ただし、すでに和解書が交付されており、その和解条件に従って返済が継続されている場合、多くの債権者は追加の書面送付や契約手続を求めません。
連絡が届く可能性がある主なケースは以下の通りです:
- 和解条件と異なる支払いがあった場合
- 長期間入金が確認できない場合
- 連絡先住所や電話番号が変わった場合
和解書の効力と今後の返済について
一度成立した和解書には法的拘束力があり、司法書士が辞任したとしてもその効力は継続します。つまり、和解書に記載された金額・スケジュール通りに支払い続ければ、債務は確実に減額・完済へ向かいます。
和解書を失くさないよう保管し、支払い記録も通帳・振込控えなどで管理しておくことが大切です。

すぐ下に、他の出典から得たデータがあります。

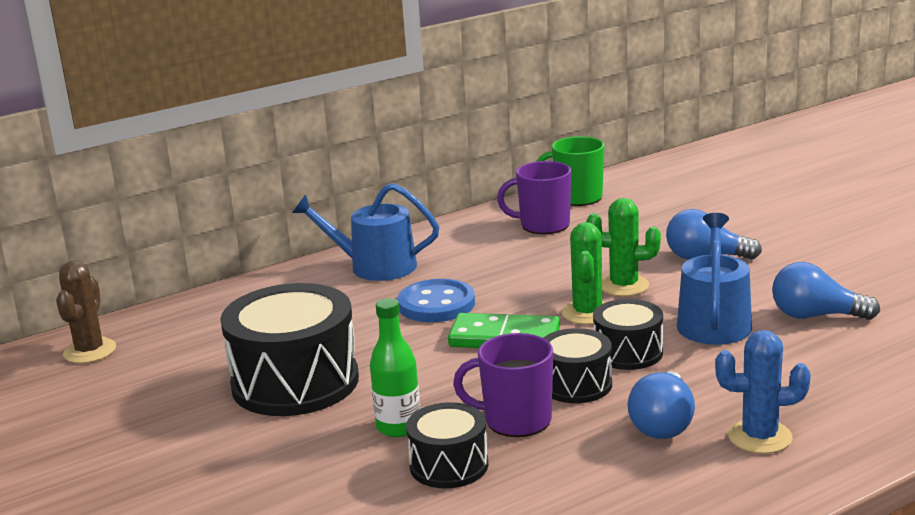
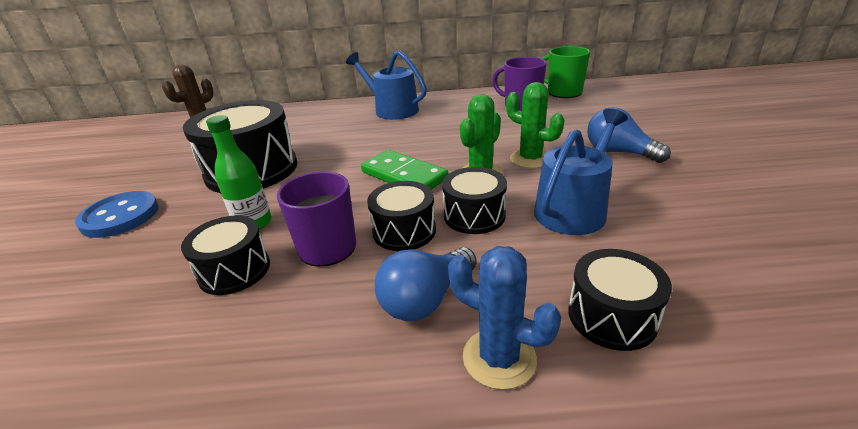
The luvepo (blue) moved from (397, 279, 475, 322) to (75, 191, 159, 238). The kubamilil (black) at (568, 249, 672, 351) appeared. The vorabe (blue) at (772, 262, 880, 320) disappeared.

後日「支払い実績証明」としても使えることがあります。
パスワードやアカウントを持っていない場合の確認方法
今回のように登録せず進めた場合、債務状況を確認するためのマイページが利用できないこともあります。その場合は債権者に直接連絡して、返済状況や和解条件の確認を行うことが可能です。
連絡時には以下の情報を手元に準備しましょう:
- 契約者氏名
- 生年月日
- 和解書に記載された契約番号または管理番号
これらを伝えれば、本人確認が取れたうえで最新情報を教えてもらえるケースがほとんどです。
実際にあった事例と注意点
過去に辞任後すぐに返済が遅れ、債権者から「残債一括請求」が届いたという事例があります。これは和解条件に違反したとみなされ、任意整理が無効になった結果です。

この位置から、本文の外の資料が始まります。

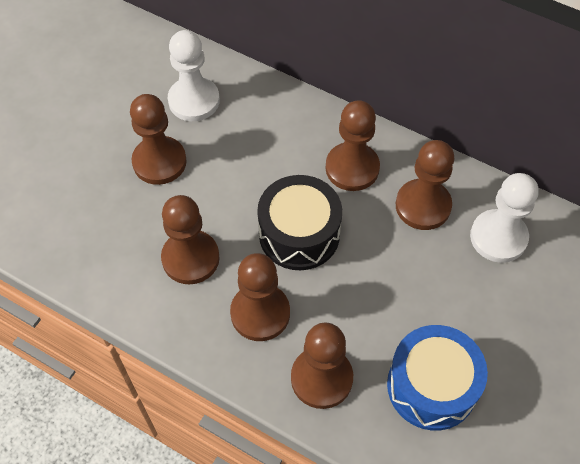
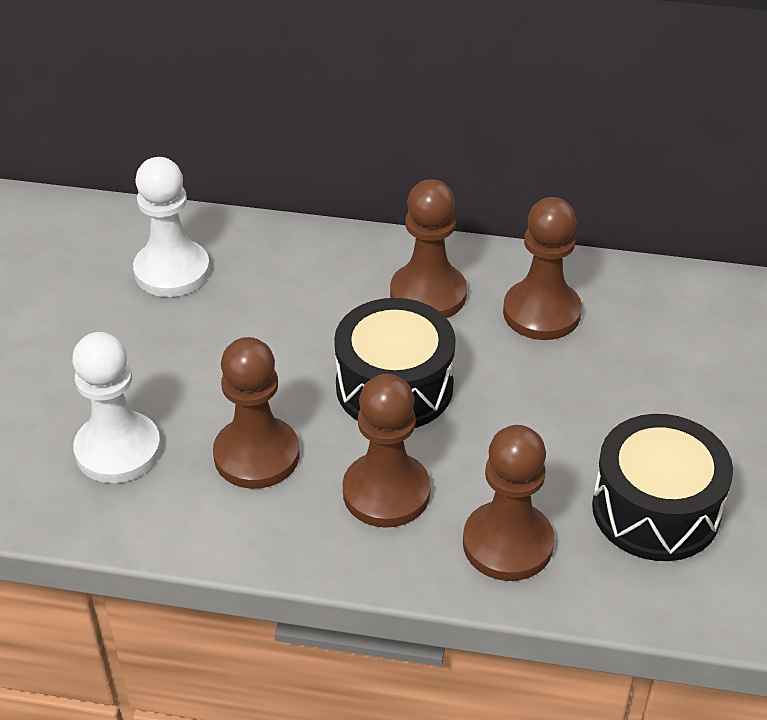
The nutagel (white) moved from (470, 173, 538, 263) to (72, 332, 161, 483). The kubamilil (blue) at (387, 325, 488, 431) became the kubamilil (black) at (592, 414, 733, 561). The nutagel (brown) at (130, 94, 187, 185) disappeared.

このようなリスクを避けるためには、返済スケジュールを守る・支払い証明を保管する・必要に応じて債権者と連絡を取るという3点が特に重要です。
まとめ
司法書士が辞任しても、和解書の内容通りに返済を継続していれば、基本的に問題はありません。債権者からの連絡が来る可能性もありますが、遅延や連絡無視がなければ、特段の対応は必要ありません。
不安な場合は、和解先に電話や文書で確認することをおすすめします。任意整理は「完済までの継続」が大切です。地道に返済を続ける姿勢を保ちましょう。